Note here that \(Ax_0\) is unique but \(x_0\) is not. Such an \(x_0\) is called a least squares approximate solution to \(Ax = b\). So how do we find \(x_0\)? We can just compute \(proj_{Col(A)}(b)\) directly by finding an orthonormal basis for \(Col(A)\) using Gram Schmidt but it is an intensive process. It turns out there is a alternative way to find this vector. Formally we have the following theorem

Theorem 3
If \(Ax = b\) is inconsistent and rank\((A)=n\), then there is a unique least squares approximate solution $$ \begin{align*} x_0 = (A^tA)^{-1}A^tb \end{align*} $$


But why is this true? to be able to prove this theorem we need a few other definitions and lemmas first.



Adjoint Linear Maps

Definition
Suppose \(T: V \rightarrow W\) b/w inner product spaces.

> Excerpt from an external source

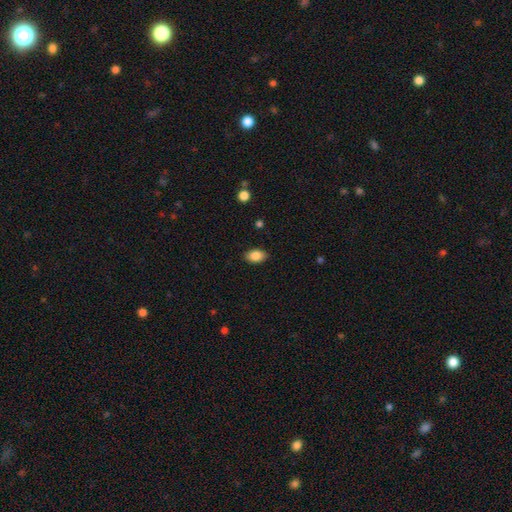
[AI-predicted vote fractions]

An adjoint of T is a linear map \(T^*: W \rightarrow V\) such that $$ \begin{align*} \langle T(x), y \rangle = \langle x, T^*(y) \rangle \quad \forall x \in V, y \in W \end{align*} $$


Note here that the inner product on the left is the inner product of \(W\) but the one on the right is the inner product of \(V\).

Definition
For \(A \in M_{m \times n}(\mathbf(F)), \ \) \(\mathbf{F} = \mathbf{R}\) or \(\mathbf{C}\) Set \(A^* = (\bar{A})^t\)


Example

The matrix

$$ \begin{align*} \begin{pmatrix} 1 & 2 & i \\ i+1 & 3 & 3 \end{pmatrix}^* = \begin{pmatrix} 1 & i-1 \\ 2 & 3 \\ -i & 3 \end{pmatrix} \end{align*} $$

Now we are ready to prove the first result that we need to prove the theorem we introduced earlier (theorem 3).

Lemma 1
\(A \in M_{m \times n}(\mathbf{F})\), \(\mathbf{F} = \mathbf{R}\) or \(\mathbf{C}\) $$ \begin{align*} L_A: \ \mathbf{F}^n \rightarrow \mathbf{F}^m \end{align*} $$ has adjoint $$ \begin{align*} L_{A^*}: \ \mathbf{F}^m \rightarrow \mathbf{F}^n \end{align*} $$ In other words, \((L_A)^* = L_{A^*}\)



Proof
In \(\mathbf{F}^n\), we’re going to re-write the standard inner product as

$$ \begin{align*} \langle x, y \rangle &= x_1 \bar{y_1} + ... + x_n \bar{y_n} \\ &= \begin{pmatrix} \bar{y_1} & \cdots & \bar{y_n} \end{pmatrix} \begin{pmatrix} x_1 \\ \vdots \\ x_n \end{pmatrix} \\ &= (\bar{y})^t x \\ &= y^*x \end{align*} $$

With this observation, we are now ready to prove \((L_A)^* = L_{A^*}\). Specifically, we want to show that

$$ \begin{align*} \langle A(x), y \rangle = \langle x, A^*(y) \rangle \quad \forall x \in \mathbf{F}^n, y \in \mathbf{F}^m \end{align*} $$

Expanding the right hand side:

$$ \begin{align*} \langle A(x), y \rangle &= y^*(Ax) \quad \text{(by the previous observation)}\\ &= (y^*A)x \\ &= (A^* (y^*)^*)^* x \quad \text{because $(AB)^* = B^*A^*$}\\ &= (A^*y)^* x \quad \text{because $(A^*)^* = A$}\\ &= \langle x, A^*y \rangle \quad \blacksquare \end{align*} $$


This is great but we still need another result before we are ready to prove theorem 3.

Lemma 2
$$ \begin{align*} rank(A^*A) = rank(A) \end{align*} $$


Proof
The dimension theorem implies that

$$ \begin{align*} \dim(N(A)) + \text{rank}(A) = n \end{align*} $$

Applying the dimension theorem on \(A^*A\), we see that

$$ \begin{align*} \dim(N(A^*A)) + \text{rank}(A^*A) = n \quad \text{(becasuse $A^*A$ is an $n \times n$ matrix)} \end{align*} $$

From these two equations, \(n=n\), we want to prove that \(\text{rank}(A^*A) = \text{rank}(A)\). Therefore, it suffices to show that \(N(A) = N(A^*A)\).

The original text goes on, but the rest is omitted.